Soil CO 2 concentration, efflux, and partitioning in a recently afforested grassland

Relatively few studies have documented the impacts of afforestation, particularly production forestry, on belowground carbon dioxide (CO2) effluxes to the atmosphere. We evaluated the changes in the soil CO2 efflux—a proxy for soil respiration (Rs)—for three years following a native grassland conversion to eucalypt plantations in southern Brazil where minimum tillage during site preparation created two distinct soil zones, within planting row (W) and between-row (B). We used root-exclusion and carbon (C)- isotopic approaches to distinguish Rs components (heterotrophic-Rh and autotrophic-Ra respirations), and a CO2 profile tube (1-m deep) to determine the concentration ([CO2]) and isotopic C signature of soil CO2 (δ13[CO2]). The soil CO2 efflux in the afforested site averaged 0.37 g CO2 m−2 h−1, which was 56% lower than the soil CO2 efflux in the grassland. The δ13CO2 in the afforested site ranged from − 14.1‰ to − 29.4‰, indicating a greater contribution of eucalypt-derived respiration (both Rh and Ra) over time. Higher soil CO2 efflux and lower [CO2] were observed in W than B, indicating that soil preparation creates two distinct soil functional zones with respect to C cycling.

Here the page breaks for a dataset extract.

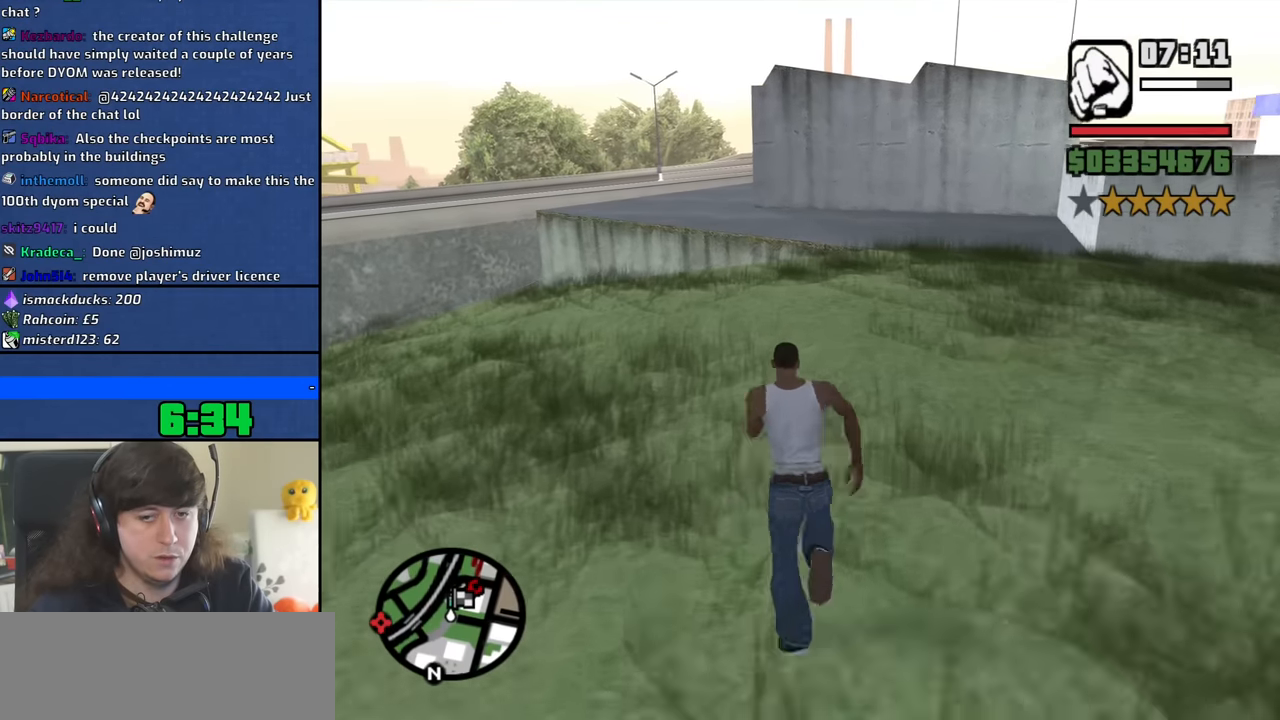
{"keys": ["space", "w"], "mouse": [], "events": [[100, "space", "down"], [200, "space", "up"], [283, "space", "down"], [383, "space", "up"], [467, "space", "down"]]}
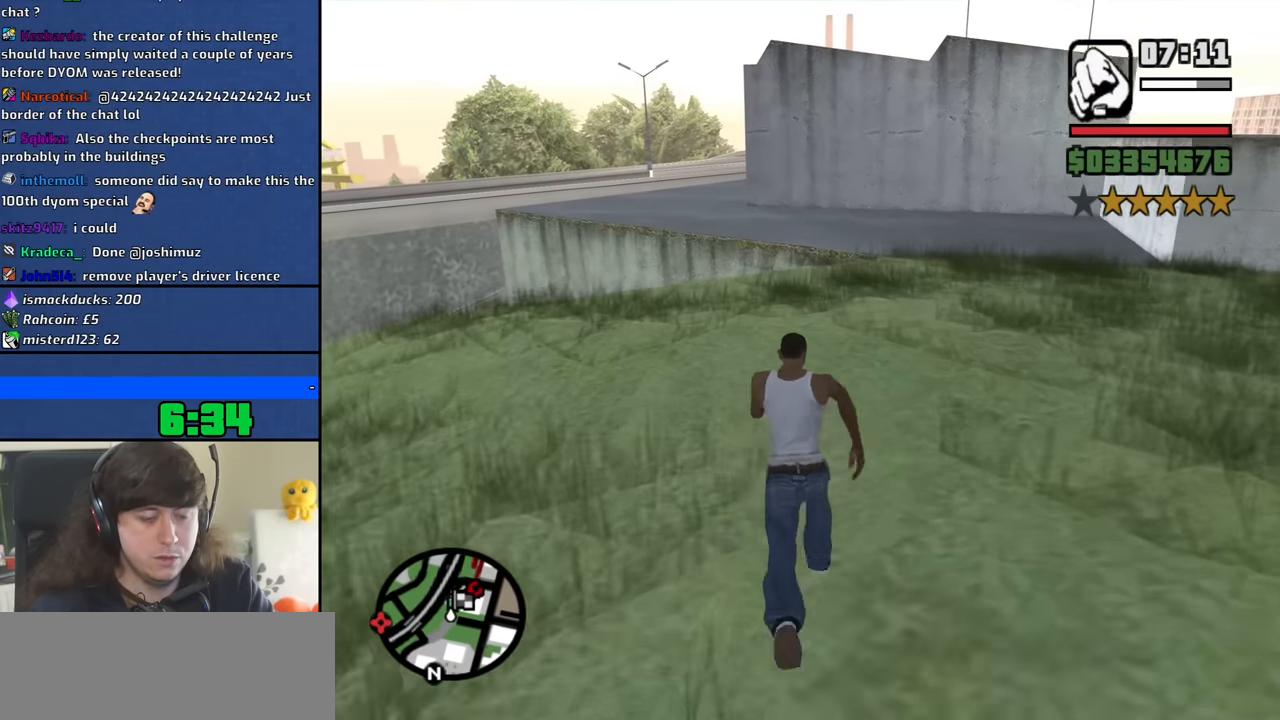
{"keys": ["w"], "mouse": [], "events": [[67, "space", "up"], [167, "space", "down"], [250, "space", "up"], [350, "space", "down"], [450, "space", "up"]]}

The [CO2] and δ13[CO2] decreased in both zonal positions with eucalypt stand development. Although the equilibrium in C fluxes and pools across multiple rotations is needed to fully account for the feedback of eucalypt planted forests to climate change, we provide quantitative information on soil CO2 dynamics after afforestation and show how soil preparation can leverage the feedback of planted forests to climate change.